I read in Trains Magazine today that Iowa Pacific is at it again, The Mississippi river line that extends from South Haven, Miss. to Canton, MIss.186 miles long, owned by the branch Line Granada RR has been taken over by Iowa Pacific. The southern part of the line was out of service since 2011 and close to being abandoned.

This is a former Illinois Central RR line and was the former route of the Amtrak City of New Orleans that was rerouted in 1995. Amtrak marked stations still remain on the line but the article said that there are no plans to return passenger service to the line. I wonder if this was also part of the former Floridian route from CHI to MIA. With Iowa Pacific running the line, who knows what the future will hold but when we see RR lines being returned to service, it is a positive sign. . .


----------



## niemi24s (Aug 27, 2015)

I don't think the Floridian went through any part of Mississippi:




Took it from CHI to ORL back in 1973 and the Wife still has the ticket book! She's a real pack rat.

Edit: But I have nothing that says that train was named The Floridian. The round trip ticket just says CHI - ORL - CHI (but spelled out)


----------



## railiner (Aug 27, 2015)

Used to love to hear IC-Amtrak Conductor Woody Vinson regale passenger's traveling that line on the City of New Orleans with the tale of legendary IC engineer 'Casey' Jones, as we traveled by the site of the infamous wreck at Vaughn, Ms.....


----------



## railiner (Aug 27, 2015)

niemi24s said:


> I don't think the Floridian went through any part of Mississippi:
> 
> 
> 
> ...


The IC's Seminole Ltd., and City of Miami, pre-Amtrak trains, left the New Orleans route at Fulton, Ky., and went to Birmingham, and beyond.

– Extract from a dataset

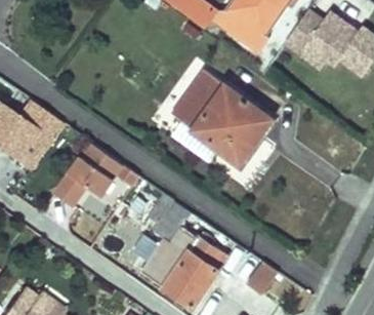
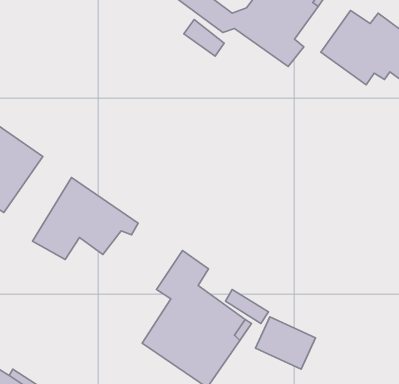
building: [176,73,271,163] -> none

Amtrak's early Florida trains briefly started their runs out of Chicago's Central Station on the IC, then at Kankakee used the Big Four (former New York Central subsidiary), to reach Indianapolis...perhaps that's where OP got the idea the train ran on the IC....

Of course over the rest of its life, the South Wind and Floridian went thru a whole bunch of different routes across Indiana in search of decent trackage....but that's another story....


----------



## TylerP42 (Aug 27, 2015)

This sounds great!


----------



## xyzzy (Aug 28, 2015)

No, the Floridian was a new name for the South Wind that ran on the L&N south of Louisville, Ky. The route moved around from Louisville north, but it did not change south of Louisville... Nashville, Birmingham, Montgomery, Dothan, Waycross, Jacksonville.

The pre-1995 IC route is a lost cause. IC moved all freight off this route and left it to die on the vine, which it did. There are very few online freight customers and they will continue to be served by stubs. Moving Amtrak onto the IC freight route made good sense.


----------



## railiner (Aug 29, 2015)

xyzzy said:


> The pre-1995 IC route is a lost cause. IC moved all freight off this route and left it to die on the vine, which it did. There are very few online freight customers and they will continue to be served by stubs. Moving Amtrak onto the IC freight route made good sense.


Like moving the Chief to the Transcon? Sounds familiar......


----------